I am a family man. 4 kids, married for almost 20 years. That’s what I work for – my family. I can go into my desire to do excellent design, but the bottom line is that I work the way I do to provide a good life for my children, my wife and our family. Granted, what I do isn’t physically demanding (other than having a flat spot on my ass) and I LOVE what I do. I’m incredibly blessed to be able to say that – but I would do whatever it takes to give the ones I love the best life I can. I don’t make a boatload of money, and I probably never will. I’m a bit too much of a daydreamer – but I put my nose to the grindstone when it’s time to provide.
I work hard, and I work a lot of hours doing stuff that I don’t necessarily want to do, but when I’m on my way out the door and my youngest notices and says “bye bye, daddy” and blows me a kiss, it reminds me what a beautiful, brilliant life I have – and makes me all the more resolute to do what I do to the best of my abilities.
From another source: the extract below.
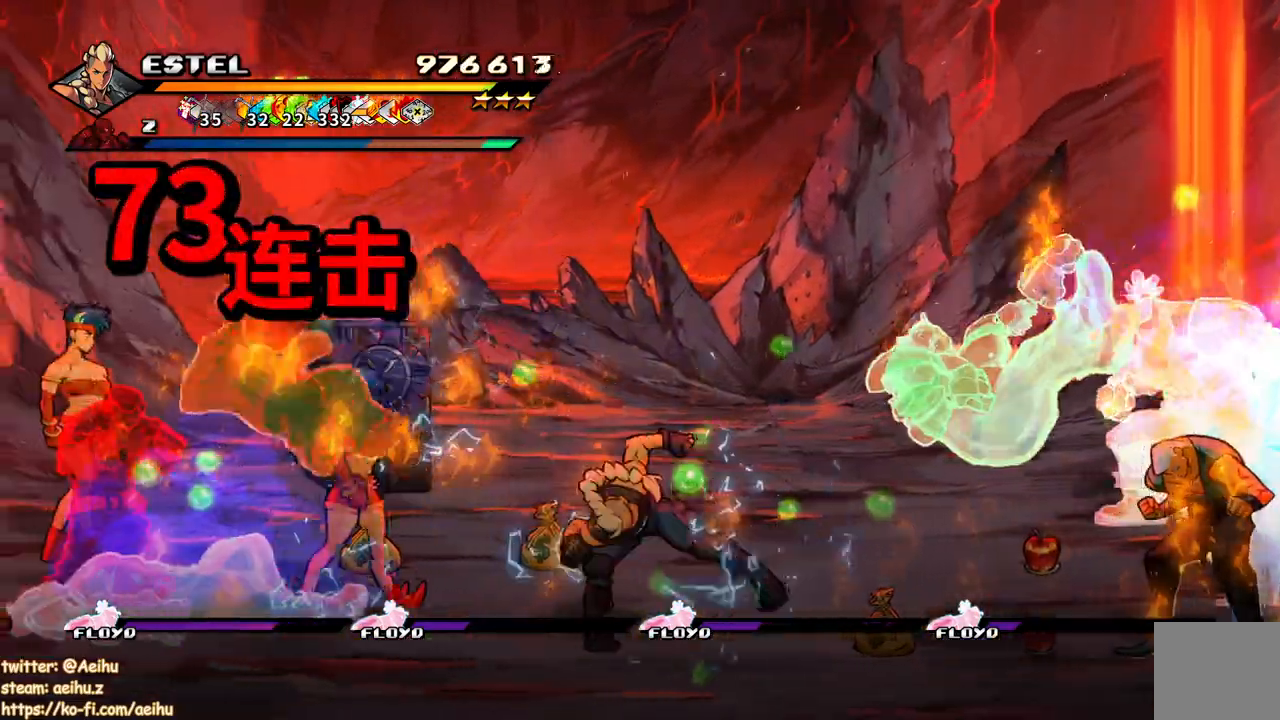
{"buttons": ["DPAD_LEFT"], "events": [[33, "SQUARE", "up"], [117, "SQUARE", "down"], [183, "DPAD_LEFT", "up"], [183, "SQUARE", "up"], [250, "SQUARE", "down"], [283, "DPAD_LEFT", "down"], [350, "SQUARE", "up"], [367, "DPAD_LEFT", "up"], [400, "SQUARE", "down"], [433, "DPAD_LEFT", "down"], [500, "SQUARE", "up"]]}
What do you work for? Is it the money? That’s o.k. Do you work for the prestige? Great. Do you work to stay out of trouble? Do you work because you want to deliver excellence in your field? Define why you work..
If you define why you work, it makes it a lot easier on those days when nothing seems to go right. Those days when it’s 1 step forward and 2 steps back. You’re always going to have those days, but if you can keep in mind why you’re doing what you’re doing, it makes it all that much easier to digest the bad stuff and get through your day. When a client calls and hates the 3rd group of 40 logo roughs and wants something different but very much the same as what she saw on the back of a corn flakes packet, all I have to do is remember my baby’s words and my heart swells and I can trooper on.
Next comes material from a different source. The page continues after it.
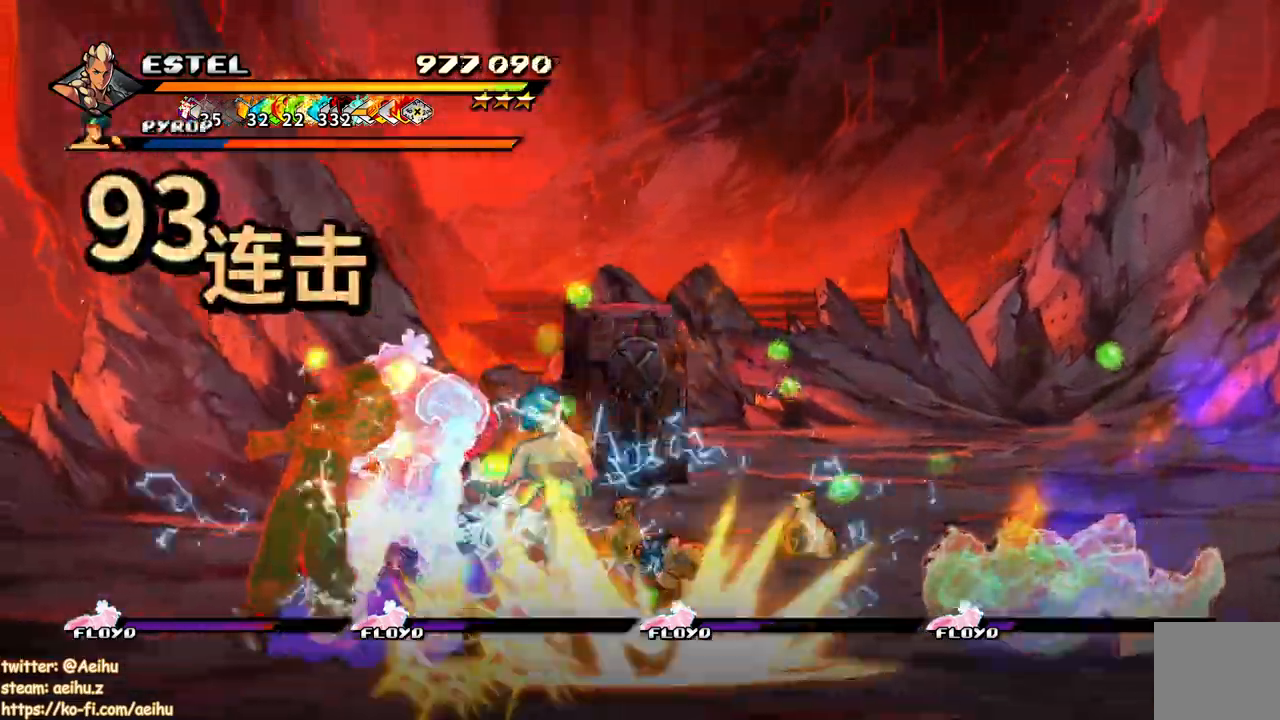
{"buttons": ["SQUARE", "DPAD_LEFT"], "events": [[67, "SQUARE", "down"], [150, "DPAD_LEFT", "up"], [167, "SQUARE", "up"], [200, "DPAD_LEFT", "down"], [217, "SQUARE", "down"], [300, "SQUARE", "up"], [367, "SQUARE", "down"]]}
Defining why you do what you do is sometimes more important than defining what you do. Define what you’re working for and keep a reminder with you – keep it on your desk, on your Facebook profile, on your desktop, in your pocket, on your dashboard – somewhere where you run across it frequently. When you see it, think about why you’re in the gig you’re in. It’ll make the dark days a little brighter. It’s an inspiration. It’s your muse.
We can all use a gentle nudge now and then – even if it comes from the mouths of babes. Find your muse.
(End proud daddy rant. Back to my normal cynicism and vitriol tomorrow.)